Unions fear new regulations may lead to redundancy cover-ups
Since July 2009, the new labour law has introduced changes in the regulation of redundancies. The Estonian Trade Union Confederation fears that problems may emerge as the new regulation could lead to redundancy cover-ups, while the Estonian Unemployment Insurance Fund does not believe that this is a major issue within the framework of the new act. However, problems may arise regarding whether employees and employers are well informed of their rights and obligations.
Changes in redundancy regulations
The new Employment Contracts Act took effect on 1 July 2009. This brought about several changes in the regulation of redundancies with the aim of providing for greater flexibility. For instance, the term of the advance notice period was reduced by 30 calendar days to between two weeks and three months, depending on the length of the employment contract. To ease the financial burden of redundancies for employers, the payment of redundancy benefits will be shared by the employer and the Estonian Unemployment Insurance Fund (Eesti Töötukassa).
In all redundancy cases, an employer will pay a proportion of the redundancy benefit amounting to one month’s average wage of an employee made redundant, while the Unemployment Insurance Fund will finance the rest of the benefit for those employed in the company for more than five years. For persons with a work tenure of five to 10 years, the Unemployment Insurance Fund will pay an additional one month’s average wage of an employee. For those employed for over 10 years, two months’ average wage is added. The employer must file an application to the Unemployment Insurance Fund for the redundancy benefits to be paid out in full (see also EE0901019I).
Possible impact of new redundancy regulations
With the new act taking effect, there have been contrasting views on the impact of the new regulation on redundancies. For instance, the Labour Inspectorate (Tööinspektsioon) expected an increase in the number and volume of redundancies. However, since 1 July, a rapid increase in redundancies has not occurred. According to data from the European Restructuring Monitor (ERM), three redundancy cases were recorded in the period July to September 2009, affecting 544 workers, compared with six redundancy cases affecting 499 to 509 workers that were recorded in the previous quarter April to June 2009. As a result, the Estonian Trade Union Confederation (Eesti Ametiühingute Keskliit, EAKL) has expressed concern that, within the framework of the new regulations, latent redundancies might occur.
Trade union reservations about new regulations
EAKL highlighted that in cases where an employer does not inform the Unemployment Insurance Fund about redundancies, those persons who have been employed in the company for more than five years will lose the part of the redundancy benefitpaid by the Unemployment Insurance Fund. Moreover, not fulfilling the notification requirement of public bodies has an impact on the data collected by the Unemployment Insurance Fund, since the redundancy cases and the number of persons affected are not recorded. EAKL also pointed out that, during July and August, there were several hundred cases where employers failed to notify the Unemployment Insurance Fund of redundancies in time or correctly. One possible problem may be that many employers might not be aware of the recent changes in the labour law, which require that an employer sends the necessary application and documentation for the payment of redundancy benefits to the Unemployment Insurance Fund.

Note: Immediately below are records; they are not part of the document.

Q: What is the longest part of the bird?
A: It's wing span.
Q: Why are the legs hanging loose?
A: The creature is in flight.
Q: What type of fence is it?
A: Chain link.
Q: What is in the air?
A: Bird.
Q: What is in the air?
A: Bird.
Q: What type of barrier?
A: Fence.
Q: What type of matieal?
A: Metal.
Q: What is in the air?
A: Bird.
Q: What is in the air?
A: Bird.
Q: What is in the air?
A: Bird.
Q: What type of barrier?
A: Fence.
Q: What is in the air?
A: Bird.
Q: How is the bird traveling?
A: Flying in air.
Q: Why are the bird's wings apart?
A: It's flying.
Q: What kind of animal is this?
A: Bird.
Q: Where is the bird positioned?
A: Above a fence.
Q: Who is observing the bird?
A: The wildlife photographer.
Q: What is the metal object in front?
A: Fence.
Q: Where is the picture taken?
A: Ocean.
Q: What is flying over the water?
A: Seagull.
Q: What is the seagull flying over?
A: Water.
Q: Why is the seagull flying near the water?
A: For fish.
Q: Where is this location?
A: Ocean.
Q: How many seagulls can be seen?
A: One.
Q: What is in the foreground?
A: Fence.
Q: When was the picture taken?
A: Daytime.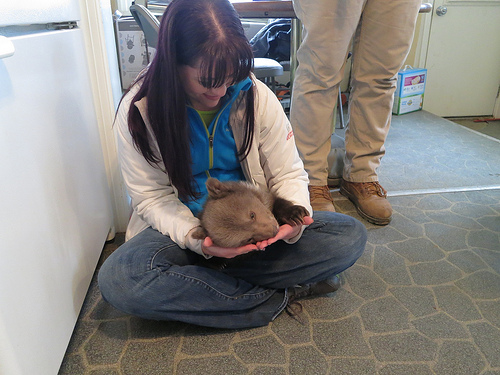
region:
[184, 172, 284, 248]
the head of an animal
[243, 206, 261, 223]
the eye of an animal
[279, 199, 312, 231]
the paw of an animal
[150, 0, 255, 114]
the head of a woman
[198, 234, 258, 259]
the hand of a woman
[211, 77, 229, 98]
the nose of a woman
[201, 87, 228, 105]
the mouth of a woman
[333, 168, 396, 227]
a brown boot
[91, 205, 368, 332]
a pair of blue jeans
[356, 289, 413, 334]
a stone in the floor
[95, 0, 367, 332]
woman holding bear cub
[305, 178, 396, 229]
brown work boots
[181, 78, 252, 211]
bright blue fleece with green zipper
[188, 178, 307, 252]
baby brown bear cub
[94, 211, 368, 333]
crossed legs in jeans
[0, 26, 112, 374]
bottom door of a refrigerator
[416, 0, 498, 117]
closed door in background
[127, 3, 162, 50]
top back of a chair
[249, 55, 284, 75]
front of a chair seat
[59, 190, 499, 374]
stone shaped tiled floor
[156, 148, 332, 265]
An animal is holding it's head in a girl's hands..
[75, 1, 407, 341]
A young girl is holding an animal.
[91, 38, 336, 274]
A girl is wearing a white jacket.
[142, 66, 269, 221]
A girl is wearing a blue and green top under a white jacket.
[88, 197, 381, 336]
A girl is wearing jeans.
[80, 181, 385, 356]
The color of a girl's jeans is blue.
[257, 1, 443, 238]
A person is standing next to a girl.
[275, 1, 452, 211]
A person is wearing tan pants.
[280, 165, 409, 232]
A person is wearing brown shoes.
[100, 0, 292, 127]
A chair is behind a girl.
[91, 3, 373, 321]
a little girl with a dog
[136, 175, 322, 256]
head of dog on hands of girl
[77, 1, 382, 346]
girl has a white coat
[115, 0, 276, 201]
girl has long black hair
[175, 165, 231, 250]
ears of dog are round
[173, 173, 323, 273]
head of dog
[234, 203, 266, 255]
open eyes of dog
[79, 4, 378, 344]
woman wears blue jeans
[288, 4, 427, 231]
person wearing tan shoes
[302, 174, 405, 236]
brown shoes with brown pins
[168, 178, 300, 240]
baby brown bear in arms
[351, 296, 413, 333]
grey pebbled floor with mortar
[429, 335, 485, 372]
grey pebbled floor with mortar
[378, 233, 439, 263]
grey pebbled floor with mortar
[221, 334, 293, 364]
grey pebbled floor with mortar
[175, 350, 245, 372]
grey pebbled floor with mortar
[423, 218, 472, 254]
grey pebbled floor with mortar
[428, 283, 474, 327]
grey pebbled floor with mortar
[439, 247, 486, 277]
grey pebbled floor with mortar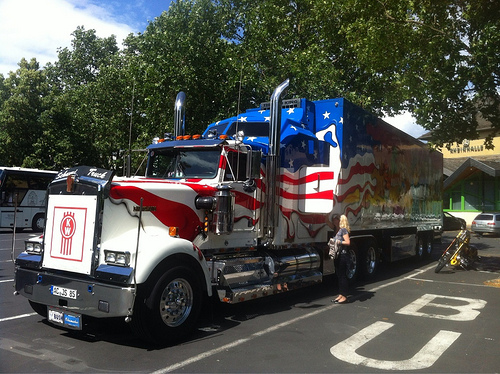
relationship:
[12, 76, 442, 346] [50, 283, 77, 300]
semi truck has tag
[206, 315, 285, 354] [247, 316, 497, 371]
line on ground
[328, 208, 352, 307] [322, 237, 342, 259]
woman holding something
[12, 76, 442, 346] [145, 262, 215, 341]
semi truck has tire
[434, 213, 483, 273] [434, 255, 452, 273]
motorcycle has tire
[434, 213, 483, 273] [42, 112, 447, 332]
motorcycle parked near truck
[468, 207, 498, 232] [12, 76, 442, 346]
car near semi truck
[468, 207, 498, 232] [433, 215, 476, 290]
car near motorcycle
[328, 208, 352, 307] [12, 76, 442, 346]
woman standing next to semi truck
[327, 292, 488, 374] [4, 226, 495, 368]
letters on ground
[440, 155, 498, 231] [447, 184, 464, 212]
building has pillars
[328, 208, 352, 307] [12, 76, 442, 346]
woman standing by semi truck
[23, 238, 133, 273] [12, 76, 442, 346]
headlights on semi truck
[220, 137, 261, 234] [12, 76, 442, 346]
door on semi truck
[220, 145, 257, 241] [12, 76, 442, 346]
door on semi truck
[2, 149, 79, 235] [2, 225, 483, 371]
bus in parking lot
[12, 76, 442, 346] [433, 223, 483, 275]
semi truck parked by motorcycle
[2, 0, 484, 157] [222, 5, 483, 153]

Since July, EAKL has undertaken an extensive information campaign to notify trade union members of the new regulations. Still, if employees are unaware of the amount of benefits that they are entitled to in case of redundancy, they may not ask their employer whether they have applied for the additional redundancy benefits from the Unemployment Insurance Fund.
Position of Unemployment Insurance Fund
In response to the trade unions’ concerns, the Unemployment Insurance Fund confirmed that about a third of applications from the employers have not been sent in due time – that is, within five days of the termination of an employment relationship. Nonetheless, in such cases the benefits are paid out retroactively. The Unemployment Insurance Fund underlined that the filing of a benefit application has been made easier for employers through the internet to ensure timely and correct applications. However, if an employer has not filed an application even if the employee has requested the employer to do so, solving the case through court is an option.
With the new regulations on redundancies, problems may arise in relation to whether employees and employers are informed of their rights and obligations. If employees are unaware of the amount of benefit that they are entitled to in case of redundancy, they may settle for one month’s average wage paid by the employer and lose the part of the benefit paid by the Unemployment Insurance Fund.